Lemar, 24, from north London, works in a high street bank but has sung professionally for five years as well.

"The best thing was doing a duet with Lionel Richie, that was an experience I will not forget, the guy is just great.

Lemar Obika
Lemar: Musical tastes are soul, R&B, pop and garage
"The worst point has been the fact that on Fridays you see your family and you can't speak to them, and that's just been the low point. You come down off the buzz of doing the show, you want to talk to people but you can't.

"And saying goodbye to other students, especially when it got down to so few of us. You really noticed it when someone went.

"I wouldn't say I'm a very private guy but I do like my privacy, so that's something I'll just have to get used to after the show.

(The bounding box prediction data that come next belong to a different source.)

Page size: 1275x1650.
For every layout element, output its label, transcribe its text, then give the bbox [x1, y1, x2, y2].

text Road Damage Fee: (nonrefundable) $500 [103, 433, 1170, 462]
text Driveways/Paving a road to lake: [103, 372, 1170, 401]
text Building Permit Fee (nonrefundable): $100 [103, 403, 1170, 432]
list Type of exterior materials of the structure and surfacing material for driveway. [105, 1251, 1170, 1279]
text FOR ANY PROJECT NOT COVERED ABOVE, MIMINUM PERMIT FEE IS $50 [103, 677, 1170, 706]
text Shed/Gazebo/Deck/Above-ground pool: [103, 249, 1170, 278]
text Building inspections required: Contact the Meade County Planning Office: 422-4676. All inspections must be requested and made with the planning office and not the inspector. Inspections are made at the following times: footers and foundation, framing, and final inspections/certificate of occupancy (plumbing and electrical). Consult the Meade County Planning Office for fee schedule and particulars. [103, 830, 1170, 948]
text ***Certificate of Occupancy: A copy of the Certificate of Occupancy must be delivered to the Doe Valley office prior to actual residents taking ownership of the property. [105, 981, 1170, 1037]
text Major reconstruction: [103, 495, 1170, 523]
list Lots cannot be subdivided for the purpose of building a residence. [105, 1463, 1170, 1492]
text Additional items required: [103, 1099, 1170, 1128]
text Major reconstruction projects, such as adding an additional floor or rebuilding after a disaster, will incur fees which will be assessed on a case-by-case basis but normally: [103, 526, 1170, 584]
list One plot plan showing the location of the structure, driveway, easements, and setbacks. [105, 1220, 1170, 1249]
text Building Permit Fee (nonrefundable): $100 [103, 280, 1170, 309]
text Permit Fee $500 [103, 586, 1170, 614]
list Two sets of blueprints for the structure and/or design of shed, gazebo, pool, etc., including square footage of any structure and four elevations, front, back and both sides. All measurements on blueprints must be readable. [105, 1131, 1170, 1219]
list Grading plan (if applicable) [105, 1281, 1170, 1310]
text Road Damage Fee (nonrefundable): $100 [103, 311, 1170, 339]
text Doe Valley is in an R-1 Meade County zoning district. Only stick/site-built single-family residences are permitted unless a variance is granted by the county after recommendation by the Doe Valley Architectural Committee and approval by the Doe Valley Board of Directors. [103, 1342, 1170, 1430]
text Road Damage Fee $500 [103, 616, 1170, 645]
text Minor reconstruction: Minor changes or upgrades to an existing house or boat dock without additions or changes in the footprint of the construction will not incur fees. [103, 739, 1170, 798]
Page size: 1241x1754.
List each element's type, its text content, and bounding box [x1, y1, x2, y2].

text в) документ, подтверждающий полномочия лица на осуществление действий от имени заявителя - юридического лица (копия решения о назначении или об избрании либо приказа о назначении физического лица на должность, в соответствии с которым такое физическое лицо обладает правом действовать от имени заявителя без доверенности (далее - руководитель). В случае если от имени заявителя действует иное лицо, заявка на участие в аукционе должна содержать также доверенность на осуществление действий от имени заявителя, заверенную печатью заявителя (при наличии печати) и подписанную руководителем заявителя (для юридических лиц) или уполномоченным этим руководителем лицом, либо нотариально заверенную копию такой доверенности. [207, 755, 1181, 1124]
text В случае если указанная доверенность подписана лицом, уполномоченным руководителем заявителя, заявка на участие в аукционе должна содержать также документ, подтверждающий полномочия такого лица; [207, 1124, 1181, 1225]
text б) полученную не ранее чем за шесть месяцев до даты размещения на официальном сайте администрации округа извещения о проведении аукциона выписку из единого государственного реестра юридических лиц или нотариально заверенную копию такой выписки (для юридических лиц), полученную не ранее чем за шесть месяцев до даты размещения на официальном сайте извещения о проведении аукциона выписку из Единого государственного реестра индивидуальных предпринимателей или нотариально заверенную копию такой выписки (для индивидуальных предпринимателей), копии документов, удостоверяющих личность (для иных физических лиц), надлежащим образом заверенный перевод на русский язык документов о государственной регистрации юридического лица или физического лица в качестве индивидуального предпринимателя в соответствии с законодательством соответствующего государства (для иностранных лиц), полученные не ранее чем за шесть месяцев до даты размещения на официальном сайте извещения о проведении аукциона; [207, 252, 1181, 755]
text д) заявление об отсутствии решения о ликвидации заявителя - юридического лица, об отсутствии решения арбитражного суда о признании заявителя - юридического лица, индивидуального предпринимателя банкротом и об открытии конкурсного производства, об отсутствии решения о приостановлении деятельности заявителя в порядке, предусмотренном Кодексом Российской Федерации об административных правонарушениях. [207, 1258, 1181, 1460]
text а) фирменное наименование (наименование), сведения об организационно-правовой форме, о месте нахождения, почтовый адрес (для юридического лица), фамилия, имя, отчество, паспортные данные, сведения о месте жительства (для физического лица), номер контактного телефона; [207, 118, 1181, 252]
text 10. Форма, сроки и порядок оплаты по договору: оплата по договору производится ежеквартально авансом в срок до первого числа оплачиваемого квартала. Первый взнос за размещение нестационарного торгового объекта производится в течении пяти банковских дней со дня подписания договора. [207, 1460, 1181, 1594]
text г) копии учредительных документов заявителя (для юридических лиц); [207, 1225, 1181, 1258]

"But I'm not sure if I'm famous or not because we don't have any contact with the outside world, so I just feel like the same guy who works at the bank.

"I've been given the opportunity to learn a few things about music. So far everyone's been nice, then when we went on the tour people have been showing appreciation, so if it continues in that way it'll be fine.

"I've learned a lot about vocal technique. My whole approach to singing a song now is different, I now feel like I'm trying to bring myself into each song. I've come on quite a bit in that area."